Die Aussage von Dominik P. ändert sich vor Gericht
Doch die Staatsanwaltschaft glaubt ihm nicht und erhebt Anklage wegen Totschlags. Vor Gericht ändern sich die Aussagen von Pascal L. dann und er legt im März 2017 ein ungewöhnliches Geständnis ab. Er gibt zu, aufgrund des häufigen Konsums verschiedener Drogen seit 2015 in einer Art Parallelwelt zu leben.

Stimmen in seinem Kopf haben ihm laut eigener Aussage befohlen, seine Freundin zu töten. Er habe für einen Weltherrscher gehandelt, der allerdings nur in seiner Fantasie existiert. Auch Äußerungen seitens Julia R., die von Selbstmord spricht, habe er fälschlicherweise für bare Münze genommen.

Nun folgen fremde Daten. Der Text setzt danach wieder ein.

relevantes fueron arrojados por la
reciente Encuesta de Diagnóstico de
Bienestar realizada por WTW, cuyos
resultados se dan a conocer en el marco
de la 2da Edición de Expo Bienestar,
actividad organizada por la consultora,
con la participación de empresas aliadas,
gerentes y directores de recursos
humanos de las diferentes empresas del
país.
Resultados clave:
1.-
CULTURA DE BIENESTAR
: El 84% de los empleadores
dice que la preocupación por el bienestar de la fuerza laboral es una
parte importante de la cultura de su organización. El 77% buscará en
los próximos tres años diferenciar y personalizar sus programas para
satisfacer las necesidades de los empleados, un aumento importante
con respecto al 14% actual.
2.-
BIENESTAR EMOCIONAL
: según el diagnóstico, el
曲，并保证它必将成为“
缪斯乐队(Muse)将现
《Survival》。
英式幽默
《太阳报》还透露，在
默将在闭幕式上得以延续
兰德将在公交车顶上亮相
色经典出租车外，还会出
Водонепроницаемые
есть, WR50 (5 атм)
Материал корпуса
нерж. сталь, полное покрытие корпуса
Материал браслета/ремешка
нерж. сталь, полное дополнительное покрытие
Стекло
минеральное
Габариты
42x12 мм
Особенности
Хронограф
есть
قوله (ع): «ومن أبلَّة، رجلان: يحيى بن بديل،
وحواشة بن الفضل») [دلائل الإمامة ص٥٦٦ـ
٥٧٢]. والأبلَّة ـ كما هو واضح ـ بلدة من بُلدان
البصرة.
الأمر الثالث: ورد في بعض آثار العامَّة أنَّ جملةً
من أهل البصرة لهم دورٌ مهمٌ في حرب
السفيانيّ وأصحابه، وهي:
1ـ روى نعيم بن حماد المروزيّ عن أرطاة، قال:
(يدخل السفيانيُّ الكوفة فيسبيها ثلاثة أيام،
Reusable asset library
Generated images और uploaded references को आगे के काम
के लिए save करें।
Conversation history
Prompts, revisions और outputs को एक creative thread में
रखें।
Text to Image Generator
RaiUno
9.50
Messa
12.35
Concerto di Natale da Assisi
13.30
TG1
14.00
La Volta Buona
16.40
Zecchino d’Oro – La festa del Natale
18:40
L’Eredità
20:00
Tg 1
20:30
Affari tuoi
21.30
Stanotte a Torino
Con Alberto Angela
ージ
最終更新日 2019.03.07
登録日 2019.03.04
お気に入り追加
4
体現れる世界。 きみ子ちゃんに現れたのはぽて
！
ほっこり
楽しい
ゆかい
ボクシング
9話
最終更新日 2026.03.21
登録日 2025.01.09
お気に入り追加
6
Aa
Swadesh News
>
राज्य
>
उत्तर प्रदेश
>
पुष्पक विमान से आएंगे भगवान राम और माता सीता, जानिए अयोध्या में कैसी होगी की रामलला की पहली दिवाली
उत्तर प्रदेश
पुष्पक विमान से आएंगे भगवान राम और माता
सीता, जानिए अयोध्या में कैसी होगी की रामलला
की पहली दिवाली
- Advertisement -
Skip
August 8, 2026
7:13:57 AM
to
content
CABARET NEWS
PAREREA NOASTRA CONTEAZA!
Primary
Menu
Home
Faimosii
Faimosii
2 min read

Pascal L. wird untersucht, die Ärzte stellen paranoide Schizophrenie fest. Im Verlauf des Prozesses sagen auch weitere Zeugen aus, dass der Mann in einer Detmolder Klinik für Psychiatrie in ambulanter Behandlung gewesen sei. Die Ärztinnen hatten ihn zu dem Zeitpunkt als depressiv, allerdings nicht fremdaggressiv eingeschätzt.
Schuldunfähigkeit bei Pascal L.
Zwar entscheidet das Gericht, dass strafrechtlich ein Mord passiert sei, trotzdem spricht es den 21-Jährigen aufgrund seiner Psychose und der damit einhergehenden Schuldunfähigkeit frei. Pascal L. wird auf gerichtliche Anordnung für unbestimmte Zeit in eine forensische Psychiatrie eingewiesen.
Dort ist er seit Mai 2017 und befindet sich laut Ernst auf einem sehr guten Weg, die Krankheit zu besiegen. Aus Sicht des Strafverteidigers sei es nur noch eine Frage der Zeit, bis Pascal L. ohne Gefahr für seine Mitmenschen wieder in die Gesellschaft integriert werden könne.